Tuesday, 16 December 2014
Dipangkar Kundu1, Floris Van Ogtrop2 and Rutger W Vervoort2, (1)University of Sydney, Sydney, NSW, Australia, (2)University of Sydney, Sydney, Australia
Abstract:
Scattered station based climate data is often not sufficient to describe the dynamics of the catchment processes and efficiently manage the water resources. Therefore, a lot of focus has been to identify alternative distributed data sources, such as; remotely sensed data or global re-analysis data. Hence, this study uses the Water and Global Change (WATCH) forcing data, based on 40 years ECMWF Re-Analysis (ERA-40), to model a semi-arid low land flood plain river basin in a data sparse region. The semi-distributed Soil Water Assessment Tool (SWAT) was used to model the river basin (Warrego, 52140.6 square km) located in the upper Murray-Darling basin in Eastern Australia. Multi station model calibration was achieved using the Sequential Uncertainty Fitting -2 (SUFI-2) algorithm with the Nash Sutcliffe Efficiency (NSE) as the goal function against monthly observed flow data. Modelling of a low land river system is highly challenging, due to topographic heterogeneity, nonlinear climatic behavior and sparse observed flow data with extended periods of zero flows. Preliminary simulation results indicate a NSE of 0.26 to 0.86 for the calibration period and 0.04 to 0.47 for the validation period.
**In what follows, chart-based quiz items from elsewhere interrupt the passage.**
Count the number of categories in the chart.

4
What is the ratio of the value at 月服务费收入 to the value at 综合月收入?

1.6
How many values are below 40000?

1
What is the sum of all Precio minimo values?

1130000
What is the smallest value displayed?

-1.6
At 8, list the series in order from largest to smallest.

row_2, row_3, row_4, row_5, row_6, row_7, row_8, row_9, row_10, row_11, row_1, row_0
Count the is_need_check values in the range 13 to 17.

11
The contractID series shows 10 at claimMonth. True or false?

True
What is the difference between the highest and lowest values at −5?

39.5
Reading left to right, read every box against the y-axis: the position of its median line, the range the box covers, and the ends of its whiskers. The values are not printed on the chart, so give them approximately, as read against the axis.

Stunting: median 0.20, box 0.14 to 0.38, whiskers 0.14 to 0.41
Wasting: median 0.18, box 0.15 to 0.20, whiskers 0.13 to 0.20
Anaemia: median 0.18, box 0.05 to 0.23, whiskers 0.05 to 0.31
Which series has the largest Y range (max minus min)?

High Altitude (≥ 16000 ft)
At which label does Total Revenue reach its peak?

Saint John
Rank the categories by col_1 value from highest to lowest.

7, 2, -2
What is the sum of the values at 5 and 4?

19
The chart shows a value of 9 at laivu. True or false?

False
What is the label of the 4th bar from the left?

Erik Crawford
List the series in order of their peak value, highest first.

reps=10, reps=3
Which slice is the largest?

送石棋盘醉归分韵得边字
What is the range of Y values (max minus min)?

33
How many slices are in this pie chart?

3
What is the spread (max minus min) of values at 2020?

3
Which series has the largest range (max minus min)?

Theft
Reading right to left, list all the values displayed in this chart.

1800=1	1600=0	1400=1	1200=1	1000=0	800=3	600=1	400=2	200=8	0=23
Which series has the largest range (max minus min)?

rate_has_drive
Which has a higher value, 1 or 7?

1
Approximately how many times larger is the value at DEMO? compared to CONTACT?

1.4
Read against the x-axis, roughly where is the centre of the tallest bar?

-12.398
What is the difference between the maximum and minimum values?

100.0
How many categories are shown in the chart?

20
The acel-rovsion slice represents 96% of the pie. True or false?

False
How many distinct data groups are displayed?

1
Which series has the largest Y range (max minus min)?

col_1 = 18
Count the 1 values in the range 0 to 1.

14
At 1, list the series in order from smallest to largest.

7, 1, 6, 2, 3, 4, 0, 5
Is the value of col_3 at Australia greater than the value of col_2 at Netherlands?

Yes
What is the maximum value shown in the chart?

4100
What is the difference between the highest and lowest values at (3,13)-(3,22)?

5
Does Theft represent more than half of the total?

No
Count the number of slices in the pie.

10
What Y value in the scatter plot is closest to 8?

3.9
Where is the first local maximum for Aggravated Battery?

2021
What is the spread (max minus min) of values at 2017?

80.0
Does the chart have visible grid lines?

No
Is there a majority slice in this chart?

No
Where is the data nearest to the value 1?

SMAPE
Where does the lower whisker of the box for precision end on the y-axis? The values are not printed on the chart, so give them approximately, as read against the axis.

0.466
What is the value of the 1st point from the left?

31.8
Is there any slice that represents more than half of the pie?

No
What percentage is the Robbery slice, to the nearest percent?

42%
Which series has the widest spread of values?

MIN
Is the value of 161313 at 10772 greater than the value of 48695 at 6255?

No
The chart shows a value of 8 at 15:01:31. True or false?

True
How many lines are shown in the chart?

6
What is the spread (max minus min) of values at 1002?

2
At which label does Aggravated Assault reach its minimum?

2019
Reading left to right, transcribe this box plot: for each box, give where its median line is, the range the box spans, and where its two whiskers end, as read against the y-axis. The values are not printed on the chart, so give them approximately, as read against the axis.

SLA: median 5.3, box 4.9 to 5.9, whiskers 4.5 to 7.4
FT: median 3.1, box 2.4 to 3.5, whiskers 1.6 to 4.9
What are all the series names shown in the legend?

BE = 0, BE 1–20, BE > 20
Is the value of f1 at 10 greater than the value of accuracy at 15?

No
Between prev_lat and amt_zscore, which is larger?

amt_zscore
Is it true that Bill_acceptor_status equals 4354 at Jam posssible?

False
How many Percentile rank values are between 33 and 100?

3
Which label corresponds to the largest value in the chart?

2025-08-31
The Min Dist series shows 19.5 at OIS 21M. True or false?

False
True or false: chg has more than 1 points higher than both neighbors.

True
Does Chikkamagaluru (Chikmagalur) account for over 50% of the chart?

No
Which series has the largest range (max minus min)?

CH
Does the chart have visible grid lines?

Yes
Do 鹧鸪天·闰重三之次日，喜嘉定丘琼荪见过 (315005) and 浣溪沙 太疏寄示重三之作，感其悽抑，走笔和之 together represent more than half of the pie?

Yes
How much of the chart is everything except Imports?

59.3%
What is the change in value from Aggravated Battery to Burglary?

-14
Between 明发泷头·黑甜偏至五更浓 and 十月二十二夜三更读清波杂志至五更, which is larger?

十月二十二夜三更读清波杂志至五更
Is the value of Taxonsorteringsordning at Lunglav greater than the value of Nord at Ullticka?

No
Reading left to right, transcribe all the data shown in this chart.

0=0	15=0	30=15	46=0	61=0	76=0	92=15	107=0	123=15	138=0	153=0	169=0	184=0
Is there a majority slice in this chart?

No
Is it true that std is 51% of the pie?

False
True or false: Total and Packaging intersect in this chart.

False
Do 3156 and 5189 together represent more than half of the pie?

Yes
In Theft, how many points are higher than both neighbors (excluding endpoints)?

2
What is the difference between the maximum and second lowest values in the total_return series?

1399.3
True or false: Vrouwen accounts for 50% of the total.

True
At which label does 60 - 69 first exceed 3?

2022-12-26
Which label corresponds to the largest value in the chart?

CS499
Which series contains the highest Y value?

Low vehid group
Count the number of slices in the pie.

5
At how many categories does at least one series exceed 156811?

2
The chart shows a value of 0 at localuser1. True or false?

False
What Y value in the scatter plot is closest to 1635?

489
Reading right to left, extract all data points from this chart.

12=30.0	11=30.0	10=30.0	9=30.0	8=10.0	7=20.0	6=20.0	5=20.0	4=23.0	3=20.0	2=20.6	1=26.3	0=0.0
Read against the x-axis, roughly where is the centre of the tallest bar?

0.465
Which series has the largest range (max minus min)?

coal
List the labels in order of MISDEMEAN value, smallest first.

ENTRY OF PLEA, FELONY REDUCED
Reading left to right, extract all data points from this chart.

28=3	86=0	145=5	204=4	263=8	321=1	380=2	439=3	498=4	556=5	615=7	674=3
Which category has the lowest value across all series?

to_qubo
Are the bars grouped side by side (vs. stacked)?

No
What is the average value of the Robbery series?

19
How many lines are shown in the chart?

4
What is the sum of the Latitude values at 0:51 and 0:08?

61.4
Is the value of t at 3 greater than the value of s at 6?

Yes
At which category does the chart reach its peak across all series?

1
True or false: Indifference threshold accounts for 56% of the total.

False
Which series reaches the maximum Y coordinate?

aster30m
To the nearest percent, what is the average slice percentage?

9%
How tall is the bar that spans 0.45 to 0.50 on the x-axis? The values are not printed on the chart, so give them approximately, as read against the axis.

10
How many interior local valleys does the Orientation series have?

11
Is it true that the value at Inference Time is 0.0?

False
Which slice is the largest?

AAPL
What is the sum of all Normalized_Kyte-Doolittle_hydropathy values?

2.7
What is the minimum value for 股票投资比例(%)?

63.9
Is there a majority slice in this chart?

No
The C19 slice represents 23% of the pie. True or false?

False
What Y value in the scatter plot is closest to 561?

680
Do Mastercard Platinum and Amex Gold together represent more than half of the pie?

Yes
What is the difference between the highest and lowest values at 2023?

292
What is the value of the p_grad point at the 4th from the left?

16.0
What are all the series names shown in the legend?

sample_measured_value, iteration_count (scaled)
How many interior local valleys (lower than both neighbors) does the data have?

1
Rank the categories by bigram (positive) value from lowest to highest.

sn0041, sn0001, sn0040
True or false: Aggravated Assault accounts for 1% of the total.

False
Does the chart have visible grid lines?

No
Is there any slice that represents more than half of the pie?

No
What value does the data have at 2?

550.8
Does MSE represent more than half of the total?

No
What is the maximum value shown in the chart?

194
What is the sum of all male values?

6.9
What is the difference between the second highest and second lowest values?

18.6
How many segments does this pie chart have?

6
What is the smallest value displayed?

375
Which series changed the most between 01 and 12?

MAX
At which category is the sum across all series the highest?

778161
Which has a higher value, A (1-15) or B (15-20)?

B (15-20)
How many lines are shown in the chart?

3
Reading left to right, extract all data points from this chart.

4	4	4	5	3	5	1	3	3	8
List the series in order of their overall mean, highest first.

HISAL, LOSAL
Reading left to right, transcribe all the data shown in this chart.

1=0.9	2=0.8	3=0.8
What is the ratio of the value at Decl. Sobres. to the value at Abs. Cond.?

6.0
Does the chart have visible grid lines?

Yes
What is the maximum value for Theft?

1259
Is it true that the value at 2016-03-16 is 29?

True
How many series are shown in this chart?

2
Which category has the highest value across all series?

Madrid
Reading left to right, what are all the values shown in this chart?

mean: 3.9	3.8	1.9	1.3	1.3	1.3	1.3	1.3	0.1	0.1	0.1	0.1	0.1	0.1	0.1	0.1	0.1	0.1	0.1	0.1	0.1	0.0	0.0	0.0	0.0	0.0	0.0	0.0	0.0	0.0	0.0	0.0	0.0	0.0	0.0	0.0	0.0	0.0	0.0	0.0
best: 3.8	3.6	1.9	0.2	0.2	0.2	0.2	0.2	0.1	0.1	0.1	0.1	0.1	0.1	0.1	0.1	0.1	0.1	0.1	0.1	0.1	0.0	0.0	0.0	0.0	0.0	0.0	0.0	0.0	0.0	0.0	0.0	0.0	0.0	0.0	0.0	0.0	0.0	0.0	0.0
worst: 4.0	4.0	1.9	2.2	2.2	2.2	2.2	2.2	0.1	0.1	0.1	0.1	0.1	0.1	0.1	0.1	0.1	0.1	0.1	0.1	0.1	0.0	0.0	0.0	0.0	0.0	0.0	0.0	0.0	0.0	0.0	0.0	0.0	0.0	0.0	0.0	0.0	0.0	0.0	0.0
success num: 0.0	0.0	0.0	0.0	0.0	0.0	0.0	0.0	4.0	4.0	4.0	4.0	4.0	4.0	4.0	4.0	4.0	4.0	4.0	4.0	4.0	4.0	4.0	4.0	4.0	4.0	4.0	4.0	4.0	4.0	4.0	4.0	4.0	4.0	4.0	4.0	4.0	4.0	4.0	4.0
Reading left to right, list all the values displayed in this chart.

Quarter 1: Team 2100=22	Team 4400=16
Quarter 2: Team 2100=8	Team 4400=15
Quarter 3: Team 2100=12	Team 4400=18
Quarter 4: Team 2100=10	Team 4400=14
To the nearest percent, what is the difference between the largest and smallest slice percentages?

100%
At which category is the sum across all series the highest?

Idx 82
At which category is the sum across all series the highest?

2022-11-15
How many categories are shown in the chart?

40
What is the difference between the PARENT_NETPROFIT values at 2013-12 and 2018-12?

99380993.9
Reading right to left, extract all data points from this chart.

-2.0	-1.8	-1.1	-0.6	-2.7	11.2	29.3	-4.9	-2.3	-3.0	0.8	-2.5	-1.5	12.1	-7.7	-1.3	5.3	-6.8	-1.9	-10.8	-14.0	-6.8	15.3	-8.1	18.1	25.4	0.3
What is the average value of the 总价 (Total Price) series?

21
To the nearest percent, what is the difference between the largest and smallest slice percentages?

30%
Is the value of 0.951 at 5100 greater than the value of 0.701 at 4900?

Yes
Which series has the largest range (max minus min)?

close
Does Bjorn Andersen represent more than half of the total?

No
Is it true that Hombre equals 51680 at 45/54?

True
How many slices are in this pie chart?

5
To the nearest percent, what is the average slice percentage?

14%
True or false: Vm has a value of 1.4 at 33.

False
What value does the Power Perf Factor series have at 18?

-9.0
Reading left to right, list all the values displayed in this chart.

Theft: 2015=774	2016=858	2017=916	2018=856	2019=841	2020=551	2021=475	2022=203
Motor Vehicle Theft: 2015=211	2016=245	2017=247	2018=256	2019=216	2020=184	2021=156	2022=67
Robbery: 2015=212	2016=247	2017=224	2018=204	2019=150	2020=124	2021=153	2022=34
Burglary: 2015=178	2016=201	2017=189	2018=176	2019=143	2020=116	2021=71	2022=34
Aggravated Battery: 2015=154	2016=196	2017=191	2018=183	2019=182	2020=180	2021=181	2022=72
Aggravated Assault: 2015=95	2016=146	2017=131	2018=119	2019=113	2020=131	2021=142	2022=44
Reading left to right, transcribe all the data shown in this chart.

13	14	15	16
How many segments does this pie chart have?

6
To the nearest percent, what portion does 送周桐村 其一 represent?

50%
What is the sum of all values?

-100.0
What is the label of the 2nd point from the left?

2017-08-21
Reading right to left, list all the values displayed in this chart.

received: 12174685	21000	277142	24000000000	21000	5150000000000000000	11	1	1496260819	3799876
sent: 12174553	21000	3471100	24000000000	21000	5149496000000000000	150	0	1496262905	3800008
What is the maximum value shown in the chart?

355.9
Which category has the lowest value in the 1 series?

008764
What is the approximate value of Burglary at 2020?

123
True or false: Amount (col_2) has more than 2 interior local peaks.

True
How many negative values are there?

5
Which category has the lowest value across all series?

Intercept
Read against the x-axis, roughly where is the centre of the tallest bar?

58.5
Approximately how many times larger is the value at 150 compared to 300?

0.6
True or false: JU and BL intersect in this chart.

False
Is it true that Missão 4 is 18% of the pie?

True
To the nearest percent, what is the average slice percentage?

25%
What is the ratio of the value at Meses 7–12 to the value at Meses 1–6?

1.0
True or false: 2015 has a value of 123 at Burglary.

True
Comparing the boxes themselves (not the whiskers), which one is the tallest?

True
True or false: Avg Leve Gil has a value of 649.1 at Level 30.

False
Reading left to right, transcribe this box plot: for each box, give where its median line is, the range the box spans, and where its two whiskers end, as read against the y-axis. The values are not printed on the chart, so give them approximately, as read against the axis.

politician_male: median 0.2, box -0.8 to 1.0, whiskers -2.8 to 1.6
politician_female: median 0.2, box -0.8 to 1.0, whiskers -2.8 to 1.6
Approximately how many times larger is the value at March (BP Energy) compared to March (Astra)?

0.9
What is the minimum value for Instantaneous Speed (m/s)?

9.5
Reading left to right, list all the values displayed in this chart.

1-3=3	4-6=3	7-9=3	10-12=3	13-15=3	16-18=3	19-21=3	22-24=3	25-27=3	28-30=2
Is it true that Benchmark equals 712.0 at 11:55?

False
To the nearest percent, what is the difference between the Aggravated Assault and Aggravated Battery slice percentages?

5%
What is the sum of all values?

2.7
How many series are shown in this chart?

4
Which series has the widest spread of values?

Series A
Furthermore, the volume fraction explained by the model ranged from 0.69 to 2.71 in the validation period. While the unsatisfactory results may be attributed to the SWAT modelling framework, which struggles with modelling flow in flat flood plains, the study does reveal the potential to use remotely sensed data in low land river basins with little or no climate data.